SITUATION:
Short-round steer, 2024 San Antonio Stock Show & Rodeo
TIME:
3.8 seconds
PAYOUT:
$12,500 a man in the round, $22,250 a man total
a) Situation: On those kinds of deals, the Finals was tough. You had Dustin [Egusquiza] and Levi [Lord], and they started off with a 4.3, and the guys just kept coming with it. I think there were seven clean runs. That takes all the thinking part out of it. You just have to back in there, try to get a good start, throw whenever you think you can and see how things end up.
b) Game Plan: We kind of had an idea of what we had to be to place or if we could try to win it. We were the very last team, so we knew exactly what we needed to do and how we had to try to do it. That’s the part I liked about the whole thing—we were the last team out, so it was all on us. Everything that we wanted to do or didn’t want to do was all on us, it was on no one else.

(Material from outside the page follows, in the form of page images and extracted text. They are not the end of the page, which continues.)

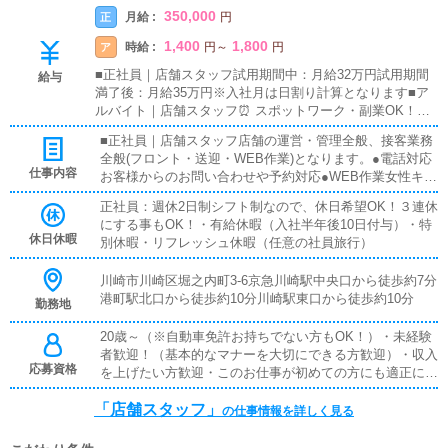
350,000
月給 :
正
円
1,400
1,800
時給 :
ア
円
～
円
■正社員｜店舗スタッフ試用期間中：月給32万円試用期間
給与
満了後：月給35万円※入社月は日割り計算となります■ア
ルバイト｜店舗スタッフ⏰ スポットワーク・副業OK！ス
ポットご希望の方は21時以降～軽作業・賞与年2回（業績
■正社員｜店舗スタッフ店舗の運営・管理全般、接客業務
による）・昇給(年2回、能力次第で変則昇給あり)・社会保
全般(フロント・送迎・WEB作業)となります。●電話対応
険完備・残業代支給・扶養手当（配偶者：月10,000円）・
仕事内容
お客様からのお問い合わせや予約対応●WEB作業女性キャ
子供手当（お子様1名につき：月5,000円）・特別手当・役
ストの画像やプロフィール、シフト登録、HPの更新作業●
職手当・大入り袋（業績による）・交通費30,000円まで支
正社員：週休2日制シフト制なので、休日希望OK！３連休
お客様、女性キャスト対応お客様、キャストの送迎、お客
給・日払い制度あり・社員旅行年1回（会社負担※希望者の
にする事もOK！・有給休暇（入社半年後10日付与）・特
様のご案内●マネジメントキャストの勤怠管理やスケジュ
み参加）・1R寮完備（家賃補助あり）・資格手当（TOEIC
休日休暇
別休暇・リフレッシュ休暇（任意の社員旅行）
ール確認●その他清掃や備品管理等、店舗運営のサポート
700以上、HSK５級以上[中国語検定]取得者：月30,000円）
業務入社後は、新人スタッフ一人一人に教育・指導を行う
川崎市川崎区堀之内町3-6京急川崎駅中央口から徒歩約7分
先輩スタッフがマンツーマンでつきます。個人の適正に応
港町駅北口から徒歩約10分川崎駅東口から徒歩約10分
じて、業務の順番・スピードを臨機応変に変えていきま
勤務地
す。わからないところを聞きやすい環境を作っていますの
20歳～（※自動車免許お持ちでない方もOK！）・未経験
で、業界未経験の方もご安心ください。■アルバイト｜店
者歓迎！（基本的なマナーを大切にできる方歓迎）・収入
舗スタッフ清掃、受付・ご案内などの接客、備品補充・タ
応募資格
を上げたい方歓迎・このお仕事が初めての方にも適正に応
オル回収などを行っていただきます。
じた教育を行いますので、スピーディに成長いただけま
「店舗スタッフ」
す！
の仕事情報を詳しく見る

c) Steer: He was supposed to be pretty good. [Aaron] Tsinigine missed him in an earlier round, but he was good enough.
d) Throw: Those guys out here, they make you do that kind of stuff naturally. Nowadays you have to rope so fast that a guy has to learn to do that. When it comes time to do it, you’re not trying to think about, ‘Oh, how do I do this?’ The competitive side of it comes to me like, ‘Man, I want to try to beat these guys.’ That part comes out and it just makes you aggressive and makes you throw faster than you normally do and luckily enough it worked.
e) Loop: I was more smiling about the fact that I didn’t throw a very good head loop. It kind of caught the right horn, kind of split the horns a little bit and then went around the left not real clean. At the last minute it goes on, and then Colter heels him, we face, and it didn’t feel like we were fast enough when we looked at the clock and it was 3.8.